Bartlam was an ex-policeman obsessed with control. He believed Murris could not think for themselves and used intimidation and police brutality to cement his reign. Locals were punished if they did not salute all whites they passed in the street. If they were late for roll call or curfew, they were imprisoned. People faced seven day’s jail for laughing or whistling. Blacks were jailed for being untidy or not having their hair cut. Women were sent to prison for not having skirts below knee-length.
Bartlam’s ridiculous rules led an all-out strike in 1957 with eerie foreshadowing of the 2004 riots. A Murri man was charged with threatening Bartlam, but broke away and was joined by demonstrators who attacked police and abused settlement officers. As Bartlam hid in his office, Aboriginal people went on strike and controlled every corner. They sent a letter to Brisbane authorities demanding “adequate meat supply, increased wages, better housing and for Bartlam to leave the island.”
Just as in 2004, authorities over-reacted.
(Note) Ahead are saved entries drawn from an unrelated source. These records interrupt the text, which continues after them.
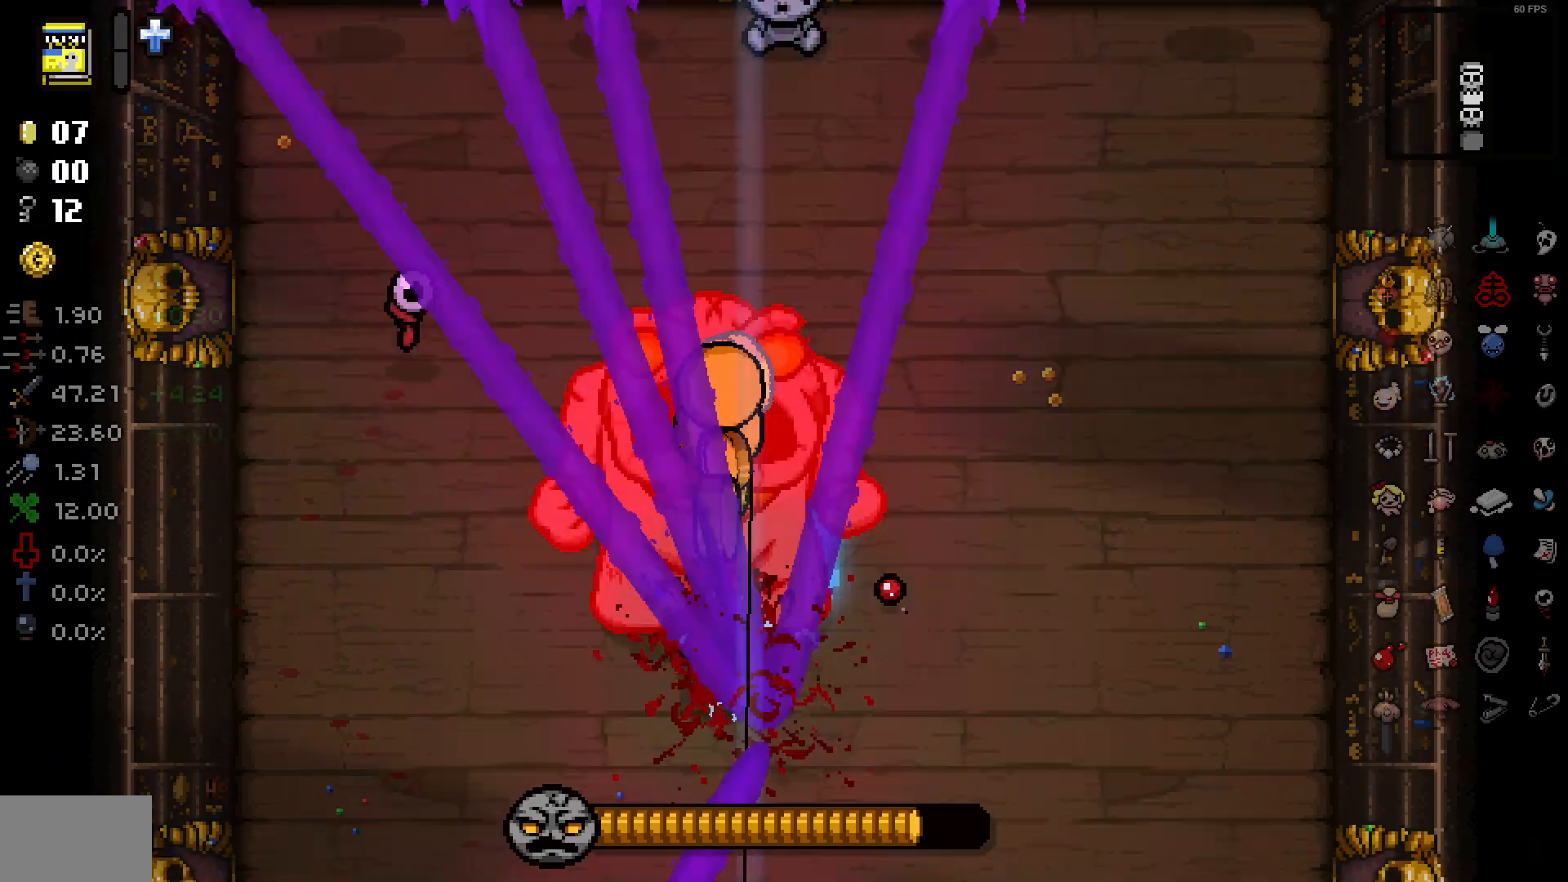
{"buttons": [], "left_stick": "left", "right_stick": "up", "events": [[133, "left_stick", "down-left"], [367, "left_stick", "left"]]}
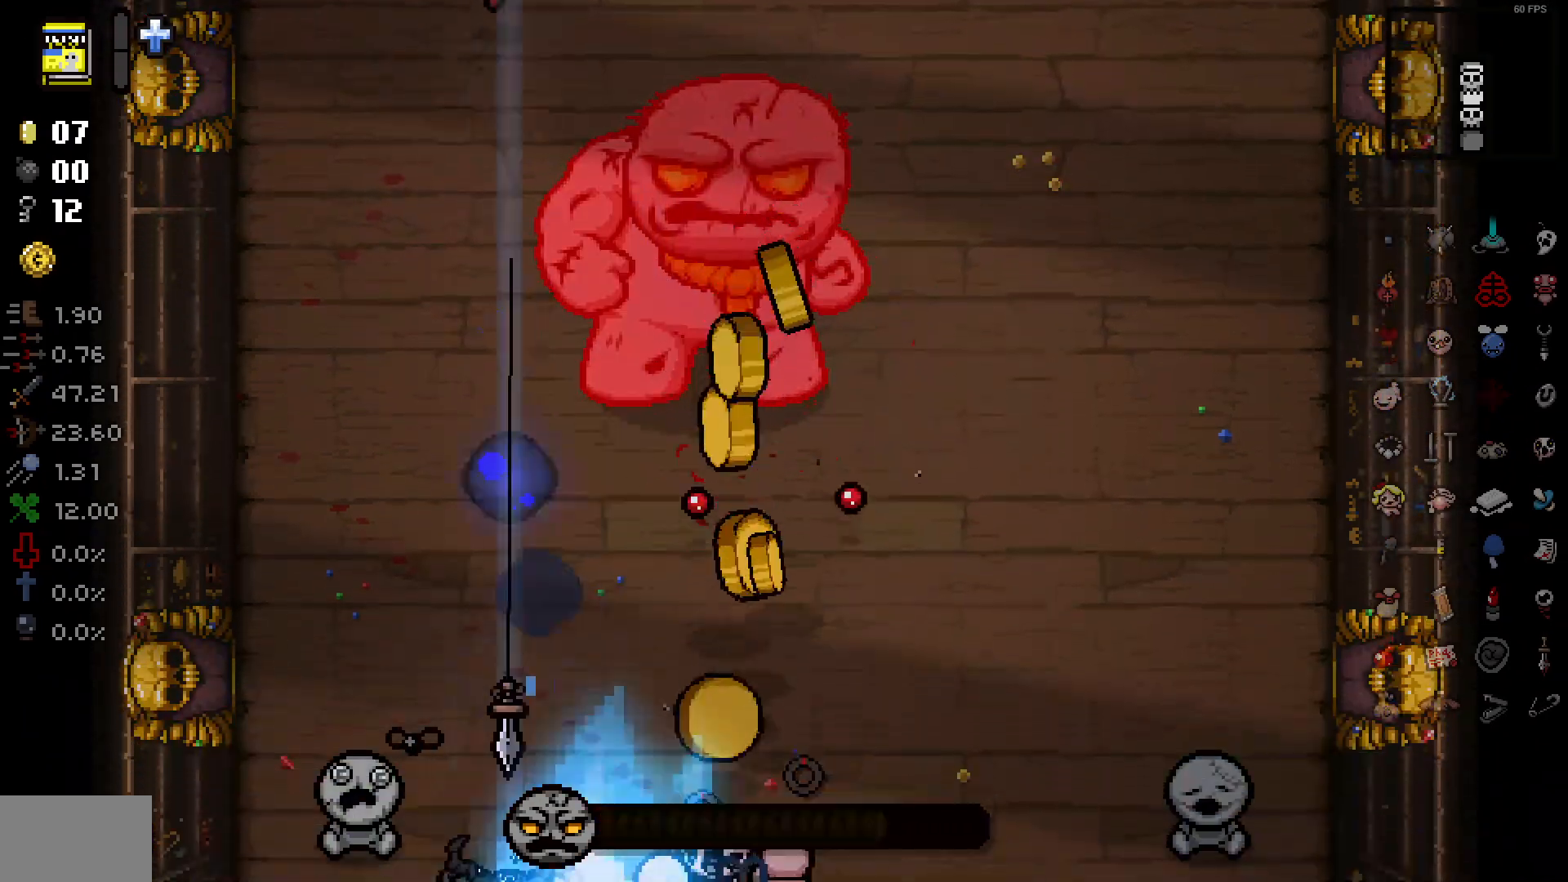
{"buttons": [], "left_stick": "down-right", "right_stick": "up", "events": [[217, "left_stick", "up"], [400, "left_stick", "down"], [500, "left_stick", "down-right"]]}
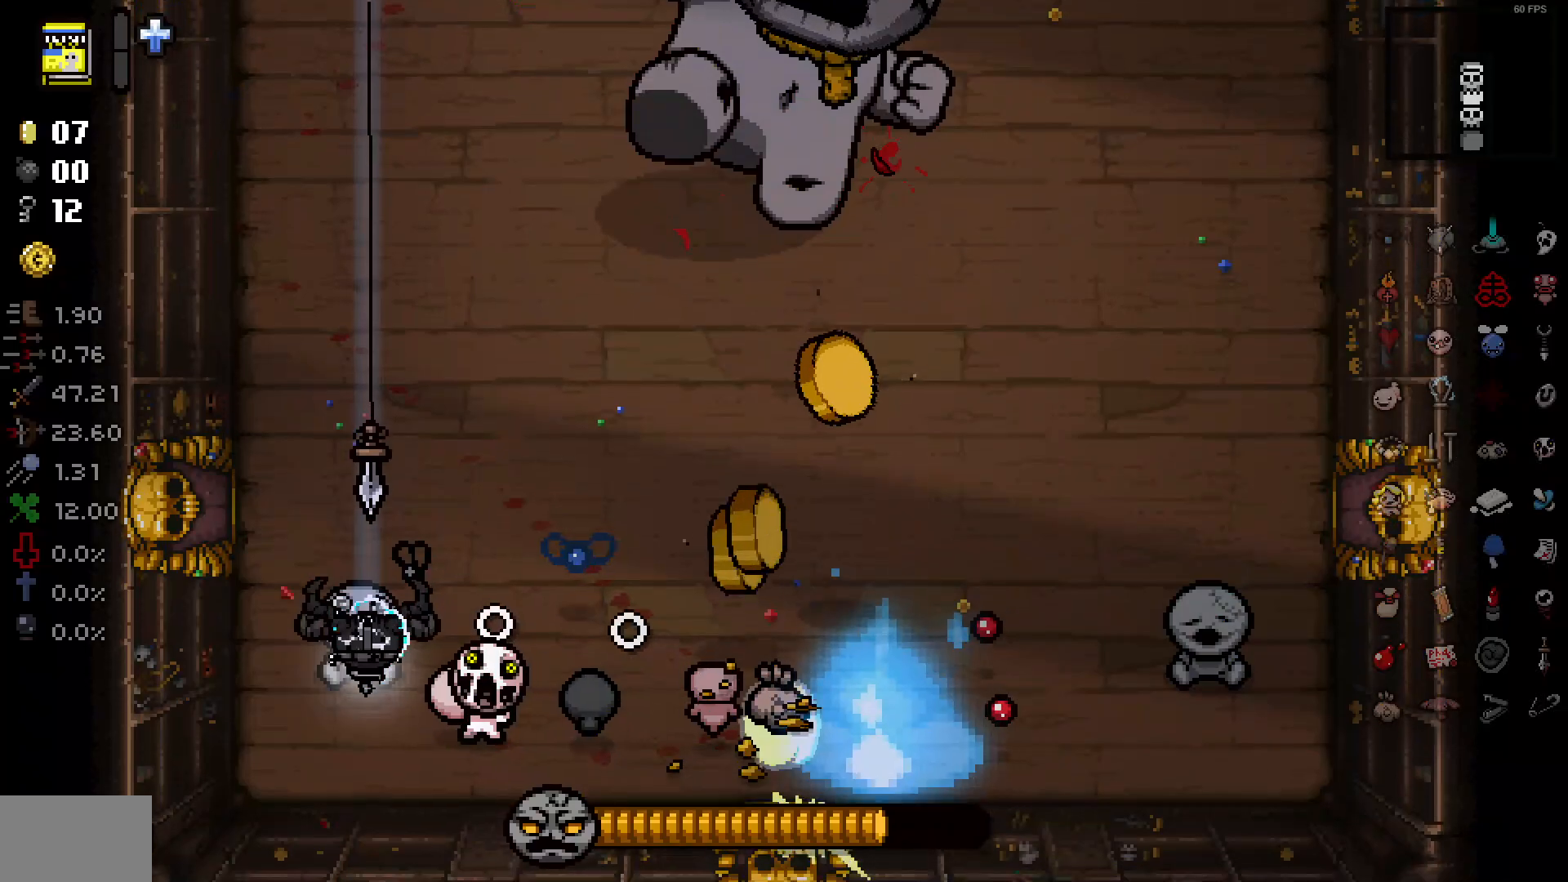
{"buttons": [], "left_stick": "right", "right_stick": "up", "events": [[333, "R1", "down"], [350, "R1", "up"], [500, "left_stick", "right"]]}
RAAF planes rushed 20 police to the island, greeted by 250 demonstrators. After several days of siege, Bartlam’s men arrested the strike leaders in the middle of the night and the strike was ended. The leaders were exiled and Bartlam stayed but the strike had some success. There was immediate improvements in diet and conditions.
Yet as late as 1969 blacks were still banned from the main street, Mango Avenue, and new Premier Joh Bjelke-Petersen equated Aboriginal activism with black terrorism. When local leader Fred Clay and union organiser Bill Rosser started a newsletter called Smoke Signal to document life under the Act, they were legally thrown off the island.
Though some land rights and an Aboriginal council were established in the 1980s, the island was still home to inadequate housing, poor sewerage and infectious diseases. Easier access to alcohol led to an upsurge in violence and suicide. While regulations were introduced in 1972 which declared all Aboriginal workers must be paid an award wage, these regulations did not apply to workers on government reserves such as Palm Island, where payment was labelled a “training allowance”, despite many employees having worked for decades. In the 2000s Palm Island remained a deeply troubled and desperately poor place hidden from view from mainstream Australia. Some locals called the place “Fallujah” but this Fallujah never made the national news until the 2004 riots.
In Mulrunji’s inquest report the Deputy Coroner found Hurley had contributed to his death. The police union were furious, the government backed off, and Hurley was never stood down. The largest police awards ceremony in Queensland history issued bravery awards for the cops involved in quelling the riot. Premier Beattie refused a call for a Royal Commission. In 2009 Lex Wotton was jailed for seven years for his part in instigating the riot, though he was released on parole in 2010. In 2013 his family filed the class action and the Federal Court found in their favour in 2016.
As Justice Mortimer said about police in his scathing judgement: “If content is to be given to the obligation, contained in the QPS Operational Procedures Manual to consider ‘cultural needs’, then in the case of Palm Island those cultural needs could not possibly be understood or met in any genuine way without a good working appreciation of the racism and oppression that characterised the island’s history.” Something that Leavers would do well to understand.